* EXERCISE DATA
- - -
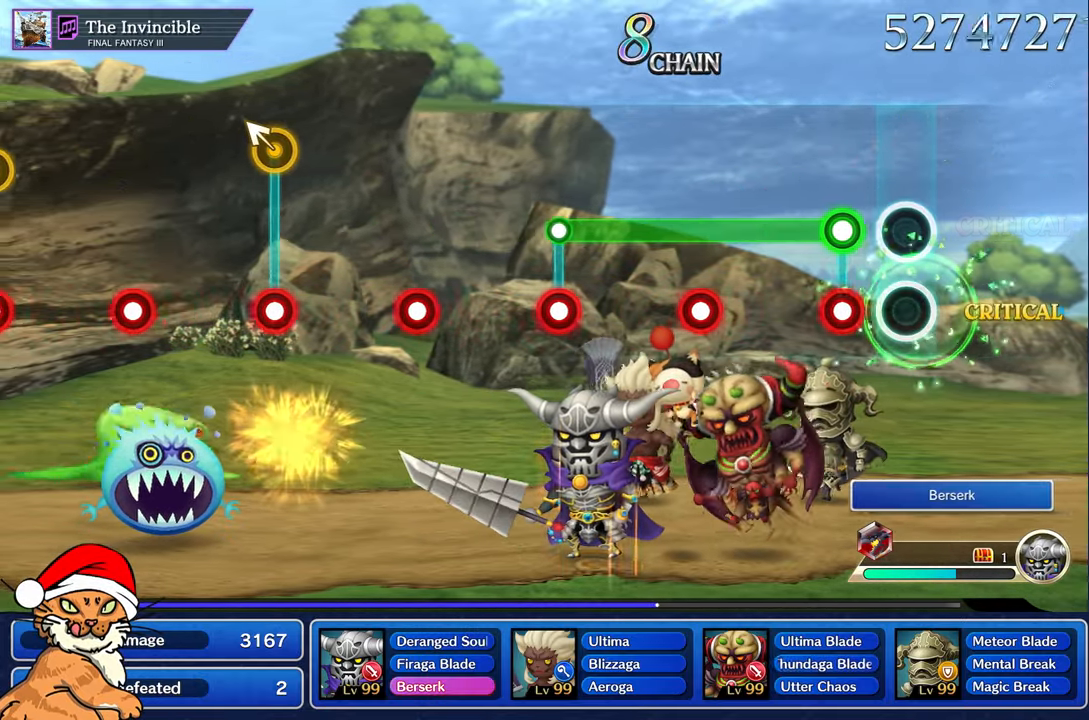
Gameplay with a controller (PlayStation layout); each line is a JSON object with the inputs held at the frame after it. "events" lists button and stick changes between this image and that frame as [ms after this image, input, new state], when the widget could be followed in between. Not read: L3 R3.
{"buttons": ["L1"], "left_stick": "center", "right_stick": "center", "events": [[217, "CROSS", "down"], [233, "L1", "down"], [350, "CROSS", "up"]]}
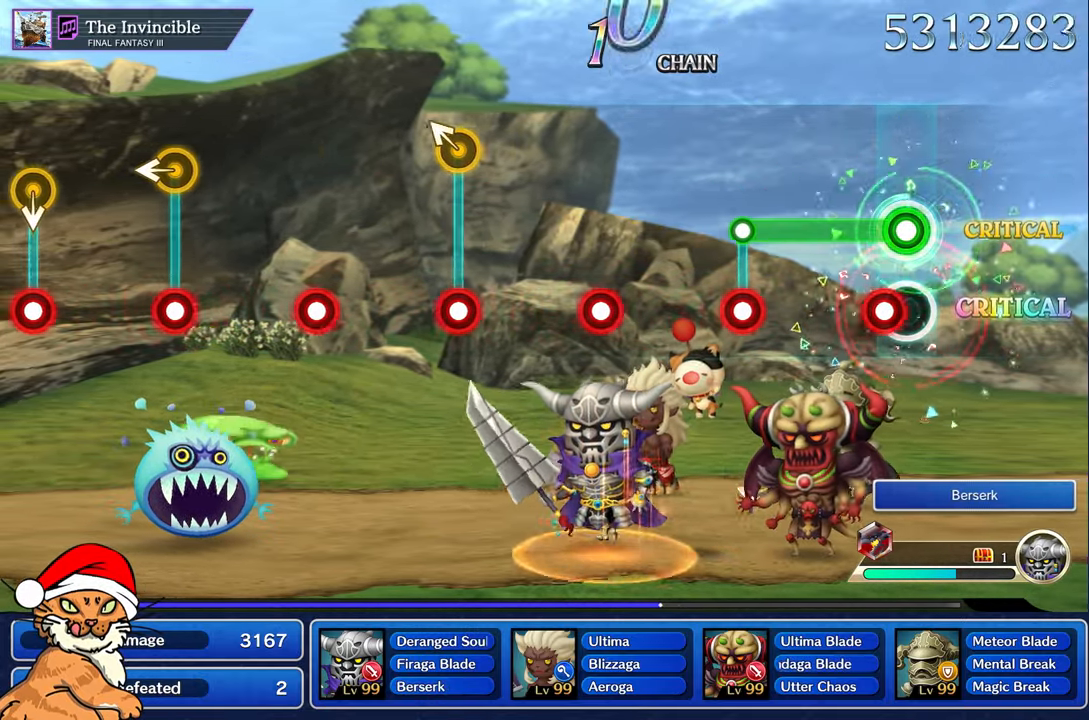
{"buttons": ["CROSS", "L1"], "left_stick": "center", "right_stick": "center", "events": [[83, "CROSS", "down"], [183, "CROSS", "up"], [500, "CROSS", "down"]]}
- - -
* EXERCISE DESCRIPTION
Retype all the data exactly; skip the pictures.

* RESULT BELOW
Gameplay with a controller (PlayStation layout); each line is a JSON object with the inputs held at the frame after it. "events" lists button and stick changes between this image and that frame as [ms after this image, input, new state], when the widget could be followed in between. Not read: L3 R3.
{"buttons": ["L1"], "left_stick": "center", "right_stick": "center", "events": [[217, "CROSS", "down"], [233, "L1", "down"], [350, "CROSS", "up"]]}
{"buttons": ["CROSS", "L1"], "left_stick": "center", "right_stick": "center", "events": [[83, "CROSS", "down"], [183, "CROSS", "up"], [500, "CROSS", "down"]]}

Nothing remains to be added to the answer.